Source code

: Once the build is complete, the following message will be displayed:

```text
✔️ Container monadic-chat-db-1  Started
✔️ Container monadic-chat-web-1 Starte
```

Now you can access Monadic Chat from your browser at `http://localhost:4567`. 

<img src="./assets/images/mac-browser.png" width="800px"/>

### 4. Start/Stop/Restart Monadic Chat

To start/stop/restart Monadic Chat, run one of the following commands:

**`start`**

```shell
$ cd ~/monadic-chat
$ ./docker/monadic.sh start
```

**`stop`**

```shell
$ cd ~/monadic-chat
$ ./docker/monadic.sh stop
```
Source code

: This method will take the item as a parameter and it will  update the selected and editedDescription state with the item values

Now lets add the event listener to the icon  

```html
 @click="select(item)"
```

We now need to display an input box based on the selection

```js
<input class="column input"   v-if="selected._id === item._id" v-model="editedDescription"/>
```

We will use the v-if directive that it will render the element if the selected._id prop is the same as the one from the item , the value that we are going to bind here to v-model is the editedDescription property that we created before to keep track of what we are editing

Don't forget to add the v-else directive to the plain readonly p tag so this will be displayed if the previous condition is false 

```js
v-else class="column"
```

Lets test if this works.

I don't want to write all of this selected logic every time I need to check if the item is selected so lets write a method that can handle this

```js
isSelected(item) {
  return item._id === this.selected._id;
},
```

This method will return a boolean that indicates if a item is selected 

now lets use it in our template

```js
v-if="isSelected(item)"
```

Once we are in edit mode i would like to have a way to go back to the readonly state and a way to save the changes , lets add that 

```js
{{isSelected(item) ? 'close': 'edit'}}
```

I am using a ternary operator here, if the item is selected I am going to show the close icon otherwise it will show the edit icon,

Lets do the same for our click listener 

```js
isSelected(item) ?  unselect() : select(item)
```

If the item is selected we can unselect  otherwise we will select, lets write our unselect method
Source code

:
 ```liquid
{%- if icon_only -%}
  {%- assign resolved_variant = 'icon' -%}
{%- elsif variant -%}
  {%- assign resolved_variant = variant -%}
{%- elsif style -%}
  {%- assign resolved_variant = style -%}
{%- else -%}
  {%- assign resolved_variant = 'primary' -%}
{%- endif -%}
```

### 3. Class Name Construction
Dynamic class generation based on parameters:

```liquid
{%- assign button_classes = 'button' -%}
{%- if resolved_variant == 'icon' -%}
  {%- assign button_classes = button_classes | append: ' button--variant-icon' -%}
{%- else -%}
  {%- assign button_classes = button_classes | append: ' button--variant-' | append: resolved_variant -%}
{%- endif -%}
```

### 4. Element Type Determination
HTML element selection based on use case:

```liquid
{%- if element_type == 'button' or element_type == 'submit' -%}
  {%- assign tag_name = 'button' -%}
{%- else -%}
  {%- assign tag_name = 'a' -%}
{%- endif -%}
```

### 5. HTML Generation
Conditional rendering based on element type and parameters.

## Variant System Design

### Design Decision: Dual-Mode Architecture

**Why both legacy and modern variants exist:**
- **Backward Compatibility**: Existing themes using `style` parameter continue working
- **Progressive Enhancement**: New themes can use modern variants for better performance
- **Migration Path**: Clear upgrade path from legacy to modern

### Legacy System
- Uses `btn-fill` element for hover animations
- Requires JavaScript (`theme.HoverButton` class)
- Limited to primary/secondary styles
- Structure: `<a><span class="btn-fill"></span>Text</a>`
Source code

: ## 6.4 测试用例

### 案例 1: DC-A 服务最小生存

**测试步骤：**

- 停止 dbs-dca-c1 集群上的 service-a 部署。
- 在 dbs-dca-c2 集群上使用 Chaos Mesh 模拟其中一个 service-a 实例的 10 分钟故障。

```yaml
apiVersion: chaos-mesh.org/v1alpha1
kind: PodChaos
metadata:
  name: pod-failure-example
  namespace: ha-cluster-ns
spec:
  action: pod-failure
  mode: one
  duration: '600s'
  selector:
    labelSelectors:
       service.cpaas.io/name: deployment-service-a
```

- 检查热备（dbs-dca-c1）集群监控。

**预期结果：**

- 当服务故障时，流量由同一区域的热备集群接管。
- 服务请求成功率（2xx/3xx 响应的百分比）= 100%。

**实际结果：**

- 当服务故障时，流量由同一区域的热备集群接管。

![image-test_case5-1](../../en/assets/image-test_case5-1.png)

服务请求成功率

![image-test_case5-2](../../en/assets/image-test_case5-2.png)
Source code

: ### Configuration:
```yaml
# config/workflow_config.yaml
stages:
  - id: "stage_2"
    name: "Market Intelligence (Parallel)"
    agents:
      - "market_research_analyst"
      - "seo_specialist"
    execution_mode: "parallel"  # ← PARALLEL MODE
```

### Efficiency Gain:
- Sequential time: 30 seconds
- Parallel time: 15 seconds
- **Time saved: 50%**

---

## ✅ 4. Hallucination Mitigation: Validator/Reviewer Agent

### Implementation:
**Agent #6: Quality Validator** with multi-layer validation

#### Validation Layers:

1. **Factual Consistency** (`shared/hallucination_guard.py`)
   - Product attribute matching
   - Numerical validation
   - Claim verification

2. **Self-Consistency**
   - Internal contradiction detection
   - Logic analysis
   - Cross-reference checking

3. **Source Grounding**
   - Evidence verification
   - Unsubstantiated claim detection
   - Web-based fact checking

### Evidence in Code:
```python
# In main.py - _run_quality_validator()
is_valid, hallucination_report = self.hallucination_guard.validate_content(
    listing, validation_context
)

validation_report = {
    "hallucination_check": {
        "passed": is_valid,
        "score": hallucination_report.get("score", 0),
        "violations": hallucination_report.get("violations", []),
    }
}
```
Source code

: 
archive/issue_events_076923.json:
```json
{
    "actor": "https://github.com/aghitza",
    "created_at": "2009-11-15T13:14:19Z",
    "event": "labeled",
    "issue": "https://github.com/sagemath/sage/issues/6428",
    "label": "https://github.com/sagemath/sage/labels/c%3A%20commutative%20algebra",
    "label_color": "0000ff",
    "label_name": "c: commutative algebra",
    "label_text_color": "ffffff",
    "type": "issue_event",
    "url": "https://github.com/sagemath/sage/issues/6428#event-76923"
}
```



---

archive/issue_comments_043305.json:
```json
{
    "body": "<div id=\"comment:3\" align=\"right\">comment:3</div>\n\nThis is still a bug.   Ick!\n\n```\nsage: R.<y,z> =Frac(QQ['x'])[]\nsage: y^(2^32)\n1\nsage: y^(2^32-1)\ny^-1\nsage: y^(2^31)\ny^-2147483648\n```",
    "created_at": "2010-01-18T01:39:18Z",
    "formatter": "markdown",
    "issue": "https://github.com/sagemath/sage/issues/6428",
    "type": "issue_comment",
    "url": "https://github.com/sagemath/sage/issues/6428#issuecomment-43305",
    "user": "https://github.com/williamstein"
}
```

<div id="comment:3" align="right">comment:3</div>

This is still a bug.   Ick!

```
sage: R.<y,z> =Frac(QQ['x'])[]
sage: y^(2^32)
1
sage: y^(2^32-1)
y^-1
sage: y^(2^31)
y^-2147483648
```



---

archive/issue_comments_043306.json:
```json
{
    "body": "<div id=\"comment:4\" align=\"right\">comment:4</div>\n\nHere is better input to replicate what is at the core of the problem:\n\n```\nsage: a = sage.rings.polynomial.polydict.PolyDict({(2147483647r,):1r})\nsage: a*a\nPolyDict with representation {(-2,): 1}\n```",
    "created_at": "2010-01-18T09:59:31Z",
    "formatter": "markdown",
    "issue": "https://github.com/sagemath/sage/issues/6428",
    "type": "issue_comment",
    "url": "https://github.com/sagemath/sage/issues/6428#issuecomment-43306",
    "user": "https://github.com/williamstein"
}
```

☆ ☆ ☆ ☆ ☆ ☆ ☆

■ EXERCISE DESCRIPTION ■
Copy, from the data above, every line where the word "seconds" appears.

■ WRITTEN ANSWER ■
- Sequential time: 30 seconds
- Parallel time: 15 seconds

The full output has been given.